Tracking baby bond yields is trickier than it looks at first glance, however, getting to grips with the right calculations puts investors in the best position to gauge value in the market.
Market Commentary
Mortgage REIT Arbor Realty Trust (ABR) shares fell sharply late last week on disclosure of a probe by the DOJ and FBI into the company’s loan portfolio, presumably the marks at which the loans are carried. Last Friday, the preferreds fell around 10% before recovering somewhat this week.
Recall that a couple of short-sellers Viceroy and NINGI have been alleging for a long while that the value of the company’s loan portfolio is overstated. Viceroy has a lot of specifics in its commentary (which need to be taken with a grain of salt as there are some assumptions baked into the “facts”) however it’s hard to know what the full loan book looks like – there are always going to be individual problems, particularly in the current market with significant issues in the multi-family segment and a supply overhang.
The long outstanding criticism of ABR is its relatively low level of CECL balance (basically the amount of losses they expect in the portfolio) in the context of a large number of loan modifications. The consensus seems to be that book value is overstated, though perhaps not egregiously so, as auditors have been signing off. ABR’s strength is likely its $1bn+ cash position, which gives it a lot of options when faced with problematic loans. This means they won’t have to fire sale problematic assets halfway through renovation or construction.

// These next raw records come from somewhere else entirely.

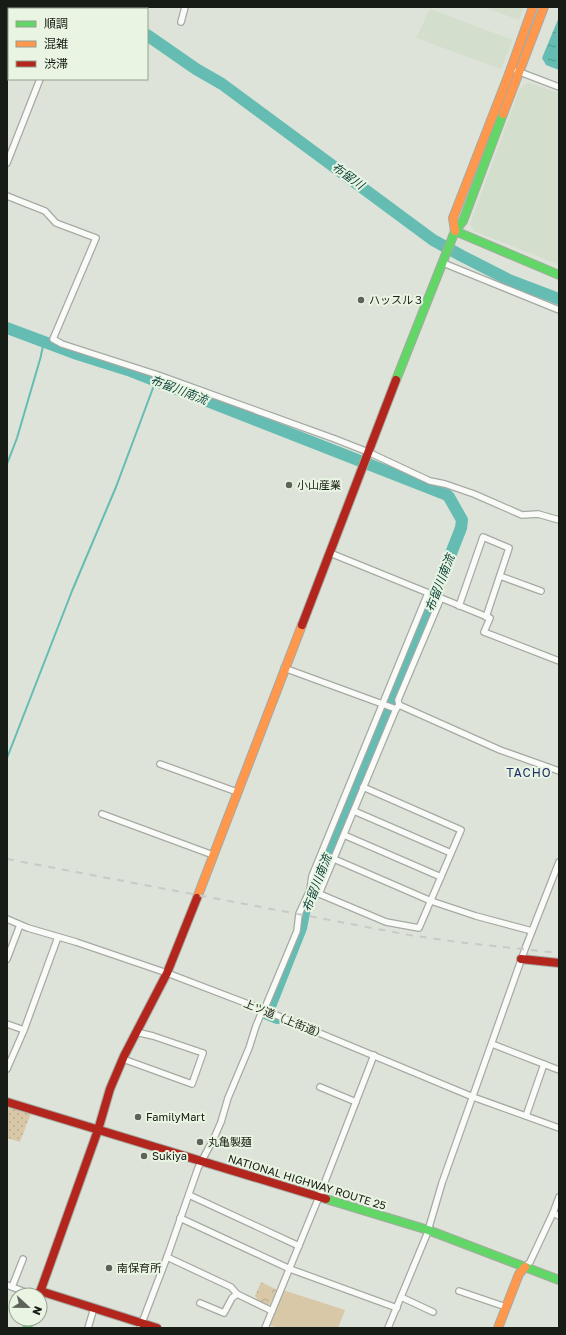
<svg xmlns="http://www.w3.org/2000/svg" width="566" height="1335" viewBox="0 0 566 1335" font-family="'Golos Text','Noto Sans JP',sans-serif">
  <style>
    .built { fill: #d3decc }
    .grass { fill: url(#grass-dots) }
    .park { fill: url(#park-crowns) }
    .garden { fill: #d8c8a7 }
    .water { fill: url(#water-ripples) }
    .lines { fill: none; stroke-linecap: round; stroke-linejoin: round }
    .stream { stroke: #64bcb2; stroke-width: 2 }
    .river { stroke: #64bcb2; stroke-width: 12 }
    .street-casing { stroke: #a5aaa3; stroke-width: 8 }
    .fast-casing { stroke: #a5aaa3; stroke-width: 10 }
    .slow-casing { stroke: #a5aaa3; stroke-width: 10 }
    .jam-casing { stroke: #a5aaa3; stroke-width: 10 }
    .street { stroke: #fafbf9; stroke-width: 5.5 }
    .fast { stroke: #63d668; stroke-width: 8 }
    .slow { stroke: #ff974d; stroke-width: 8 }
    .jam { stroke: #b3261e; stroke-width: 8 }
    .rail { stroke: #c8cac6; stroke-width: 2; stroke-dasharray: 7 7; stroke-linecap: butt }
    .poi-dot { fill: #5d625a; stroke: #e9f5e2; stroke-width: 1.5 }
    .labels { text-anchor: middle; stroke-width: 4; stroke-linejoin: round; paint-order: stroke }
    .poi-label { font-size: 11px; fill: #181c16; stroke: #e9f5e2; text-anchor: start }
    .street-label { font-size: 11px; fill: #181c16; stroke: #e9f5e2 }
    .water-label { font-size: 12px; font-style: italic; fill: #0d433e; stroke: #e9f5e2 }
    .neighbourhood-label { font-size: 12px; letter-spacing: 1px; fill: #213169; stroke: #e9f5e2 }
  </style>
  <defs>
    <pattern id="grass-dots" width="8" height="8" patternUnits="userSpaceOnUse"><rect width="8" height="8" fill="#d8c8a7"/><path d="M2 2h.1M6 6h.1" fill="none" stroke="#b9ab8f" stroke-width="1.8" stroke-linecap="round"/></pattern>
    <pattern id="park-crowns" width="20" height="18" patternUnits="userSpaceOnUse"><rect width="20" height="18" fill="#d8c8a7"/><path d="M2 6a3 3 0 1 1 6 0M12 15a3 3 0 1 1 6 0" fill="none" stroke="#b9ab8f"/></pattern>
    <pattern id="water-ripples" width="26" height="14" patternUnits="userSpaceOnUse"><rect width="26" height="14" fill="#64bcb2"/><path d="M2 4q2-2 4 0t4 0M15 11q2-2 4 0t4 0" fill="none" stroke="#519890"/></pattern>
  </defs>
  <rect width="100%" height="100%" fill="#dde3d9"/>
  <g class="built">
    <polygon points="484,7 524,7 519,20"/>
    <polygon points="430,9 513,40 501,69 416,38"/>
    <polygon points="528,83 559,93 559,265 474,231 470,224 520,88"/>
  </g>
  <polygon class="grass" points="7,1106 31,1113 20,1142 7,1138"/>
  <polygon class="park" points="261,1282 277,1290 269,1306 256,1301 257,1298 255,1296"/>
  <polygon class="garden" points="283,1290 345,1310 338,1328 279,1328 269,1325"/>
  <polygon class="water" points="559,17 559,70 546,65 542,58"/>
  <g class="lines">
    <g class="stream">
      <polyline points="41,355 44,342"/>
      <polyline points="7,464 17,438 41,356"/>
      <polyline points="7,758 72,591 116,487 156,380"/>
    </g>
    <g class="river">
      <polyline points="106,7 109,9"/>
      <polyline points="147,35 196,69 222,84 433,240 462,256 509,280 559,299"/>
      <polyline points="7,328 74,353 128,370 447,495 449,497 462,520 461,528 384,724 325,866 305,908 301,928 267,1014 277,1018"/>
    </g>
    <g class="street-casing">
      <g id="street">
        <polyline points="73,9 74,7"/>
        <polyline points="181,22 185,7"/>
        <polyline points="517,71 559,87"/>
        <polyline points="7,163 40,79"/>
        <polyline points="7,196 45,211 56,223 96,238 53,339 62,344 158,375 335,439 368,452 430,481 445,484 474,494 522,515 538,514 559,520"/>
        <polyline points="443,262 448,265 559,310"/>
        <polyline points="330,553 490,618 484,632 559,661"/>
        <polyline points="500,576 541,591"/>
        <polyline points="459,606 483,537 509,548 486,617"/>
        <polyline points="284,668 396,709 399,705 500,750 559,771"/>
        <polyline points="399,705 398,700 441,598"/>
        <polyline points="160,764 237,792"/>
        <polyline points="354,811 451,853"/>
        <polyline points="102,814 213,855"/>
        <polyline points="344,835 441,877"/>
        <polyline points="334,859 431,901 476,916 532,931"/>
        <polyline points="310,890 386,922 419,928 461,830 363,787"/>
        <polyline points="319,894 396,709"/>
        <polyline points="7,919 28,928 76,942 167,973 264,1010 473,1097 559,1128"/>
        <polyline points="7,959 20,925"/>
        <polyline points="264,1010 297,931 299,914 310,890 312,876 428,593"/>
        <polyline points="7,1024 24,1030"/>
        <polyline points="492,1044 559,1070"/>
        <polyline points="123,1059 192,1084 203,1053 153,1036 136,1032"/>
        <polyline points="7,1069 24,1030 58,937"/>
        <polyline points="320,1087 356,1102"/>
        <polyline points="526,1116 544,1064"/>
        <polyline points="189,1195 299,1246"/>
        <polyline points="553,1213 559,1216"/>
        <polyline points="180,1218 290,1269 397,1308"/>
        <polyline points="167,1257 231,1287 237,1294 272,1311"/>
        <polyline points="525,1267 530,1262 553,1213 559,1197"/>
        <polyline points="7,1285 33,1295"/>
        <polyline points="12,1287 23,1259"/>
        <polyline points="459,1291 506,1307"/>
        <polyline points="401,1297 433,1312"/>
        <polyline points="200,1303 224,1313 232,1298 237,1294"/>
        <polyline points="88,1328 94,1308"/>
        <polyline points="140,1328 167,1257 198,1168 214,1138 221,1122 228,1098 249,1048 256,1026 263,1009"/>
        <polyline points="265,1328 321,1192 374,1055"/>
        <polyline points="388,1328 427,1234 442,1183 525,949 559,862"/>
      </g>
    </g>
    <g class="fast-casing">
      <g id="fast">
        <polyline points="455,231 559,275"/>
        <polyline points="396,380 455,231 463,221 503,114"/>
        <polyline points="326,1199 428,1230 559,1280"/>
        <polyline points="27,1328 30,1319"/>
      </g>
    </g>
    <g class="slow-casing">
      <g id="slow">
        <polyline points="503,114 544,7"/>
        <polyline points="455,231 453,218 509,74 533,7"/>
        <polyline points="197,898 302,625"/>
        <polyline points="498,1328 519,1274 525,1267"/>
      </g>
    </g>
    <g class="jam-casing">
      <g id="jam">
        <polyline points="302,625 396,380"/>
        <polyline points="521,959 559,963"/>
        <polyline points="7,1102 326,1199"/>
        <polyline points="98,1130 110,1089 124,1056 167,973 197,898"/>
        <polyline points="40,1291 157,1328"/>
        <polyline points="39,1295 98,1130"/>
      </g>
    </g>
    <use href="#street" class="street"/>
    <use href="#fast" class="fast"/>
    <use href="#slow" class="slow"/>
    <use href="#jam" class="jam"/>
    <polyline class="rail" points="7,859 409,935 457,942 559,953"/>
  </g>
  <g class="poi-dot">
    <circle cx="361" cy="300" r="4"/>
    <circle cx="289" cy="485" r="4"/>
    <circle cx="138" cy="1117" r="4"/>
    <circle cx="200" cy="1142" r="4"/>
    <circle cx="144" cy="1156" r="4"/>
    <circle cx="109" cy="1268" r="4"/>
  </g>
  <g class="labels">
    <g class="poi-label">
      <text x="369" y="304">ハッスル３</text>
      <text x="297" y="489">小山産業</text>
      <text x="146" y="1121">FamilyMart</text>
      <text x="208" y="1146">丸亀製麺</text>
      <text x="152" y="1160">Sukiya</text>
      <text x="117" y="1272">南保育所</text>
    </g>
    <g class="street-label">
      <text transform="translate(285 1019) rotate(22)" y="4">上ツ道（上街道）</text>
      <text transform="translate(307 1182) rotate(17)" y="4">NATIONAL HIGHWAY ROUTE 25</text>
    </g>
    <g class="water-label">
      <text transform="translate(348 176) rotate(36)" y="4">布留川</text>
      <text transform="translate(179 390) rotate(21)" y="4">布留川南流</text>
      <text transform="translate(440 583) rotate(-69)" y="4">布留川南流</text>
      <text transform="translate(317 883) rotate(-69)" y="4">布留川南流</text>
    </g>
    <g class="neighbourhood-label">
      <text x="529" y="777">TACHO</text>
    </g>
  </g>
  <rect width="566" height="1335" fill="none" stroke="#181c16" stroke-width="16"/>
  <rect x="8" y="8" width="140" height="72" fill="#e9f5e2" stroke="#959e90"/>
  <rect x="16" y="21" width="20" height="6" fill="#63d668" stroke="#959e90"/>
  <text x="44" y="28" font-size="12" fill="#181c16">順調</text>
  <rect x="16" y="41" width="20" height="6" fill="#ff974d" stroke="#959e90"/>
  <text x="44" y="48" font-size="12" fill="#181c16">混雑</text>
  <rect x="16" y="61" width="20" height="6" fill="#b3261e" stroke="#959e90"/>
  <text x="44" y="68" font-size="12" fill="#181c16">渋滞</text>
  <g transform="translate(28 1307) rotate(112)"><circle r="19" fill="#e9f5e2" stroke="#959e90"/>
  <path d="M0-3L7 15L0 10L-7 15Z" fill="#5d625a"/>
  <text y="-6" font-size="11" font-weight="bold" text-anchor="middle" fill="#181c16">N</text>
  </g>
</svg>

An eventual drop in short-term rates could then improve liquidity and financing options, at least that’s the hope. Financing via CLOs is also a powerful non-recourse mitigant as it protects the rest of the company’s portfolio from individual problems. It seems unlikely the DOJ is going to deliver criminal convictions here given its track record during the GFC, and ABR could always point a finger at the auditor for signing off on the marks. At the same time, price weakness is likely to persist given the uncertainty around the probe.